** Records provided **

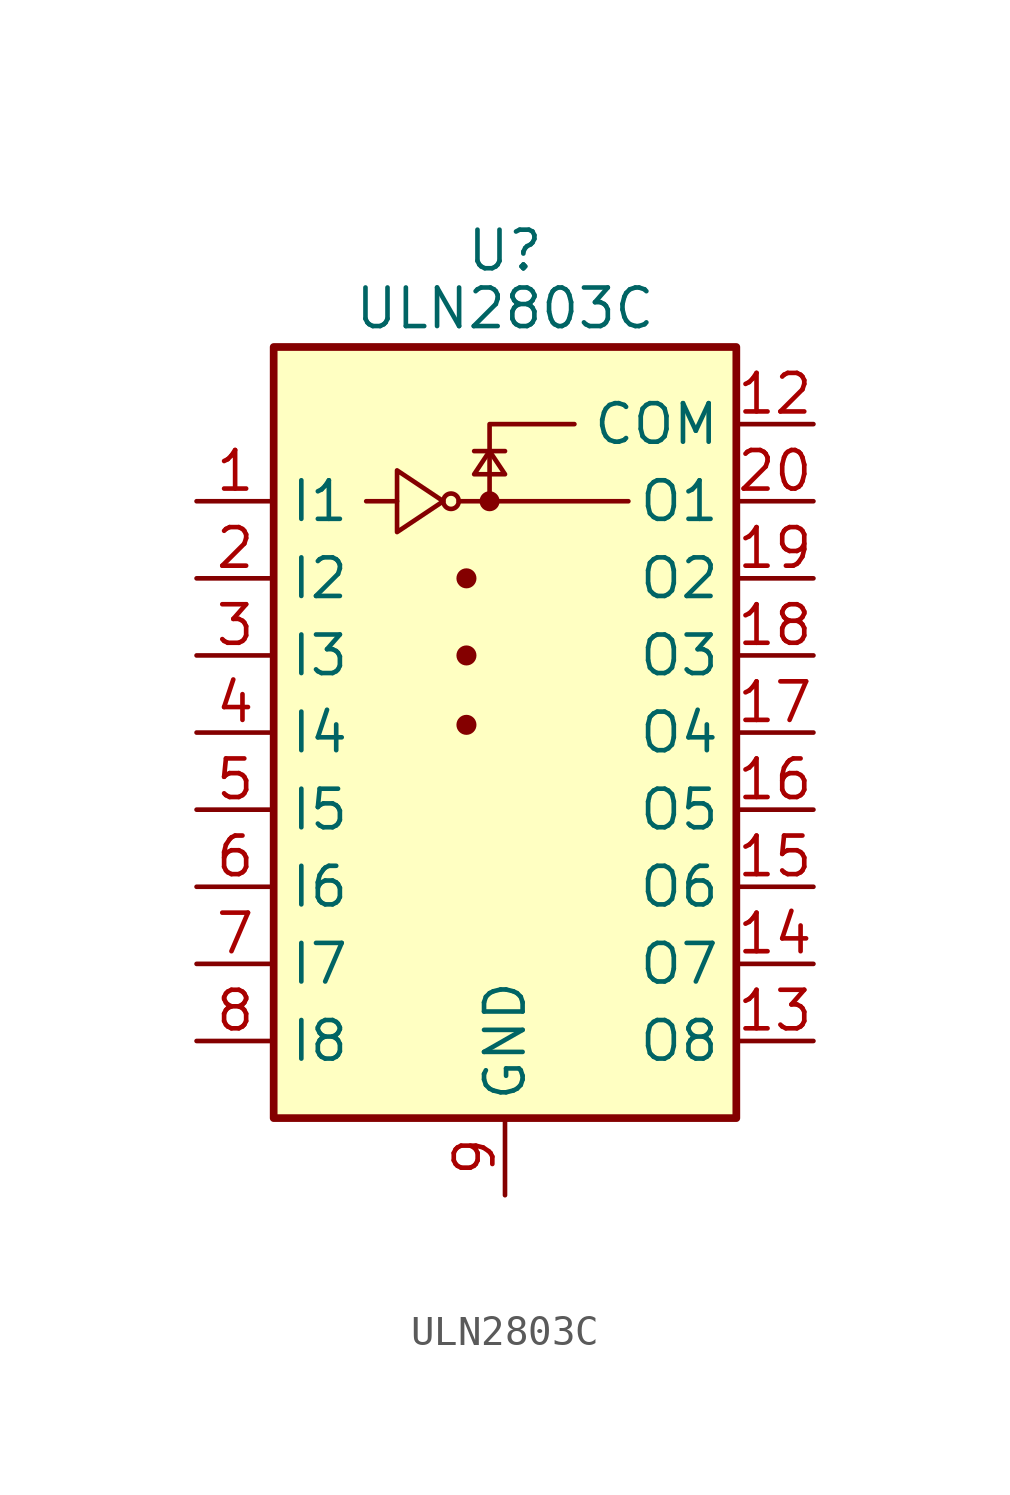
<source format=kicad_sym>
(kicad_symbol_lib
  (version 20231120)
  (generator "kicad_symbol_editor")
  (generator_version "8.0")
  (symbol "ULN2803C"
    (property "Reference" "U"
      (at 0 13.335 0)
      (effects (font (size 1.27 1.27))))
    (property "Value" "ULN2803C"
      (at 0 11.43 0)
      (effects (font (size 1.27 1.27))))
    (symbol "ULN2803C_0_1"
      (rectangle (start -7.62 10.16) (end 7.62 -15.24) (stroke (width 0.254) (type default)) (fill (type background)))
      (circle (center -1.778 5.08) (radius 0.254) (stroke (width 0) (type default)) (fill (type none)))
      (circle (center -1.27 -2.286) (radius 0.254) (stroke (width 0) (type default)) (fill (type outline)))
      (circle (center -1.27 0) (radius 0.254) (stroke (width 0) (type default)) (fill (type outline)))
      (circle (center -1.27 2.54) (radius 0.254) (stroke (width 0) (type default)) (fill (type outline)))
      (circle (center -0.508 5.08) (radius 0.254) (stroke (width 0) (type default)) (fill (type outline)))
      (polyline (pts (xy -4.572 5.08) (xy -3.556 5.08)) (stroke (width 0) (type default)) (fill (type none)))
      (polyline (pts (xy -1.524 5.08) (xy 4.064 5.08)) (stroke (width 0) (type default)) (fill (type none)))
      (polyline (pts (xy 0 6.731) (xy -1.016 6.731)) (stroke (width 0) (type default)) (fill (type none)))
      (polyline (pts (xy -0.508 5.08) (xy -0.508 7.62) (xy 2.286 7.62)) (stroke (width 0) (type default)) (fill (type none)))
      (polyline (pts (xy -3.556 6.096) (xy -3.556 4.064) (xy -2.032 5.08) (xy -3.556 6.096)) (stroke (width 0) (type default)) (fill (type none)))
      (polyline (pts (xy 0 5.969) (xy -1.016 5.969) (xy -0.508 6.731) (xy 0 5.969)) (stroke (width 0) (type default)) (fill (type none))))
    (symbol "ULN2803C_1_1"
      (pin input line (at -10.16 5.08 0) (length 2.54) (name "I1" (effects (font (size 1.27 1.27)))) (number "1" (effects (font (size 1.27 1.27)))))
      (pin no_connect line (at -10.16 -17.78 0) (length 2.54) hide (name "NC" (effects (font (size 1.27 1.27)))) (number "10" (effects (font (size 1.27 1.27)))))
      (pin no_connect line (at 10.16 -17.78 180) (length 2.54) hide (name "NC" (effects (font (size 1.27 1.27)))) (number "11" (effects (font (size 1.27 1.27)))))
      (pin passive line (at 10.16 7.62 180) (length 2.54) (name "COM" (effects (font (size 1.27 1.27)))) (number "12" (effects (font (size 1.27 1.27)))))
      (pin open_collector line (at 10.16 -12.7 180) (length 2.54) (name "O8" (effects (font (size 1.27 1.27)))) (number "13" (effects (font (size 1.27 1.27)))))
      (pin open_collector line (at 10.16 -10.16 180) (length 2.54) (name "O7" (effects (font (size 1.27 1.27)))) (number "14" (effects (font (size 1.27 1.27)))))
      (pin open_collector line (at 10.16 -7.62 180) (length 2.54) (name "O6" (effects (font (size 1.27 1.27)))) (number "15" (effects (font (size 1.27 1.27)))))
      (pin open_collector line (at 10.16 -5.08 180) (length 2.54) (name "O5" (effects (font (size 1.27 1.27)))) (number "16" (effects (font (size 1.27 1.27)))))
      (pin open_collector line (at 10.16 -2.54 180) (length 2.54) (name "O4" (effects (font (size 1.27 1.27)))) (number "17" (effects (font (size 1.27 1.27)))))
      (pin open_collector line (at 10.16 0 180) (length 2.54) (name "O3" (effects (font (size 1.27 1.27)))) (number "18" (effects (font (size 1.27 1.27)))))
      (pin open_collector line (at 10.16 2.54 180) (length 2.54) (name "O2" (effects (font (size 1.27 1.27)))) (number "19" (effects (font (size 1.27 1.27)))))
      (pin input line (at -10.16 2.54 0) (length 2.54) (name "I2" (effects (font (size 1.27 1.27)))) (number "2" (effects (font (size 1.27 1.27)))))
      (pin open_collector line (at 10.16 5.08 180) (length 2.54) (name "O1" (effects (font (size 1.27 1.27)))) (number "20" (effects (font (size 1.27 1.27)))))
      (pin input line (at -10.16 0 0) (length 2.54) (name "I3" (effects (font (size 1.27 1.27)))) (number "3" (effects (font (size 1.27 1.27)))))
      (pin input line (at -10.16 -2.54 0) (length 2.54) (name "I4" (effects (font (size 1.27 1.27)))) (number "4" (effects (font (size 1.27 1.27)))))
      (pin input line (at -10.16 -5.08 0) (length 2.54) (name "I5" (effects (font (size 1.27 1.27)))) (number "5" (effects (font (size 1.27 1.27)))))
      (pin input line (at -10.16 -7.62 0) (length 2.54) (name "I6" (effects (font (size 1.27 1.27)))) (number "6" (effects (font (size 1.27 1.27)))))
      (pin input line (at -10.16 -10.16 0) (length 2.54) (name "I7" (effects (font (size 1.27 1.27)))) (number "7" (effects (font (size 1.27 1.27)))))
      (pin input line (at -10.16 -12.7 0) (length 2.54) (name "I8" (effects (font (size 1.27 1.27)))) (number "8" (effects (font (size 1.27 1.27)))))
      (pin power_in line (at 0 -17.78 90) (length 2.54) (name "GND" (effects (font (size 1.27 1.27)))) (number "9" (effects (font (size 1.27 1.27))))))))
</source>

** Work required **
Among the entries above, copy exactly only the lines starting with the one containing "(pin open_collector line (at 10.16 -2.54" and going through the one containing "(pin input line (at -10.16 -2.54", both ends included.

** Expected output **
      (pin open_collector line (at 10.16 -2.54 180) (length 2.54) (name "O4" (effects (font (size 1.27 1.27)))) (number "17" (effects (font (size 1.27 1.27)))))
      (pin open_collector line (at 10.16 0 180) (length 2.54) (name "O3" (effects (font (size 1.27 1.27)))) (number "18" (effects (font (size 1.27 1.27)))))
      (pin open_collector line (at 10.16 2.54 180) (length 2.54) (name "O2" (effects (font (size 1.27 1.27)))) (number "19" (effects (font (size 1.27 1.27)))))
      (pin input line (at -10.16 2.54 0) (length 2.54) (name "I2" (effects (font (size 1.27 1.27)))) (number "2" (effects (font (size 1.27 1.27)))))
      (pin open_collector line (at 10.16 5.08 180) (length 2.54) (name "O1" (effects (font (size 1.27 1.27)))) (number "20" (effects (font (size 1.27 1.27)))))
      (pin input line (at -10.16 0 0) (length 2.54) (name "I3" (effects (font (size 1.27 1.27)))) (number "3" (effects (font (size 1.27 1.27)))))
      (pin input line (at -10.16 -2.54 0) (length 2.54) (name "I4" (effects (font (size 1.27 1.27)))) (number "4" (effects (font (size 1.27 1.27)))))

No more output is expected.